▶ [Exercise goal]:
In your copy of the data, keep every word exact and include no pictures.

▶ [Task data]:
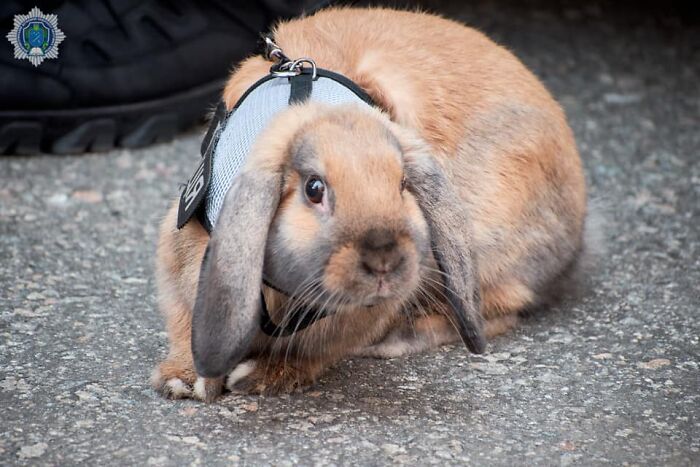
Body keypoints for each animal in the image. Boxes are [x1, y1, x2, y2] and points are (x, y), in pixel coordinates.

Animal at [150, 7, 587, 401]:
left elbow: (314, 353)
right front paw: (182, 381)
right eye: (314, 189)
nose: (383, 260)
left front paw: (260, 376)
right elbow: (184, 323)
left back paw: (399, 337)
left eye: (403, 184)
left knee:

▶ [Exercise answer]:
Body keypoints for each animal in the image. Boxes are [x1, y1, x2, y2] and points are (x, y), in pixel coordinates.

Animal at [150, 7, 587, 401]:
left elbow: (314, 353)
right front paw: (182, 381)
right eye: (314, 189)
nose: (383, 260)
left front paw: (260, 376)
right elbow: (184, 323)
left back paw: (399, 337)
left eye: (403, 184)
left knee:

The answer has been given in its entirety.